Which lines in the records below mention the word "module"? Copy each one out.

[Start of Attachment]

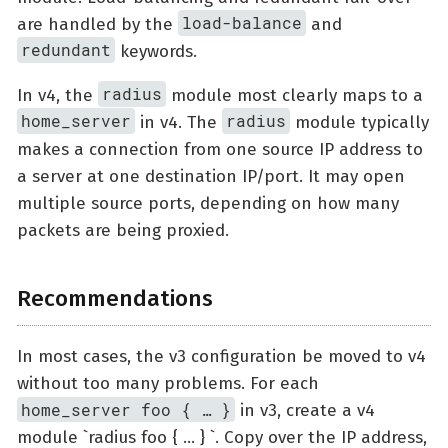
load-balance
are handled by the
and
redundant
keywords.
radius
In v4, the
module most clearly maps to a
home_server
radius
in v4. The
module typically
makes a connection from one source IP address to
a server at one destination IP/port. It may open
multiple source ports, depending on how many
packets are being proxied.
Recommendations
In most cases, the v3 configuration be moved to v4
without too many problems. For each
home_server foo { …​ }
in v3, create a v4
module `radius foo { …​ } `. Copy over the IP address,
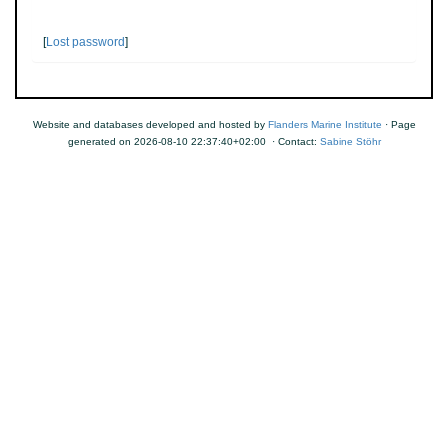
[
Lost password
]
Website and databases developed and hosted by
Flanders Marine Institute
· Page
generated on 2026-08-10 22:37:40+02:00 · Contact:
Sabine Stöhr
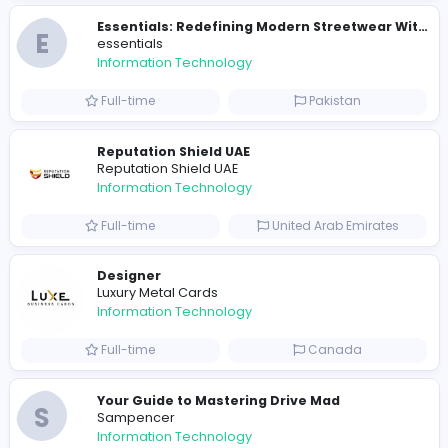
E
essentials
Information Technology
Full-time
Pakistan
R
Raf Simons
Information Technology
Part-time
United States
R
Raf Simons
Information Technology
Full-time
United States
E
essentials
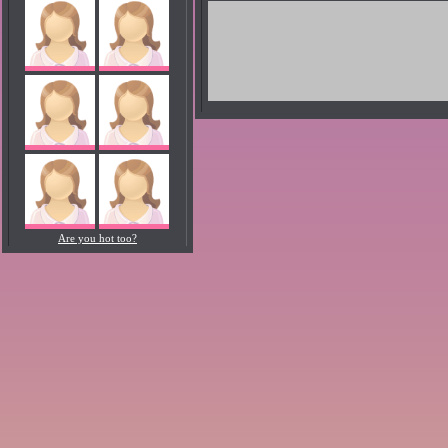
Are you hot too?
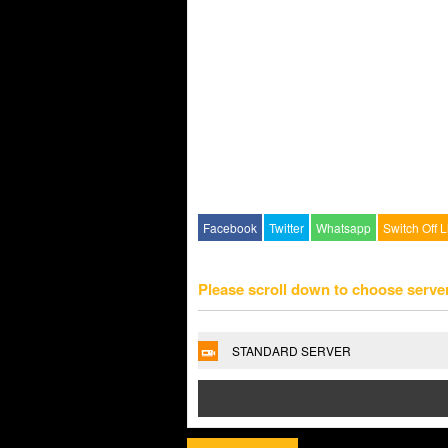
Facebook
Twitter
Whatsapp
Switch Off L
Please scroll down to choose serve
STANDARD SERVER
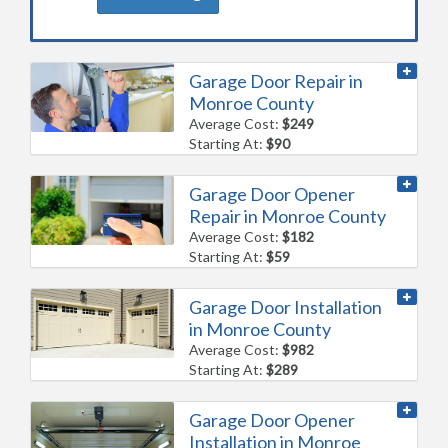
Garage Door Repair in
Monroe County
Average Cost:
$249
Starting At:
$90
Garage Door Opener
Repair in Monroe County
Average Cost:
$182
Starting At:
$59
Garage Door Installation
in Monroe County
Average Cost:
$982
Starting At:
$289
Garage Door Opener
Installation in Monroe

[End of Attachment]

- **Response to this task**
module most clearly maps to a
module typically
module `radius foo { …​ } `. Copy over the IP address,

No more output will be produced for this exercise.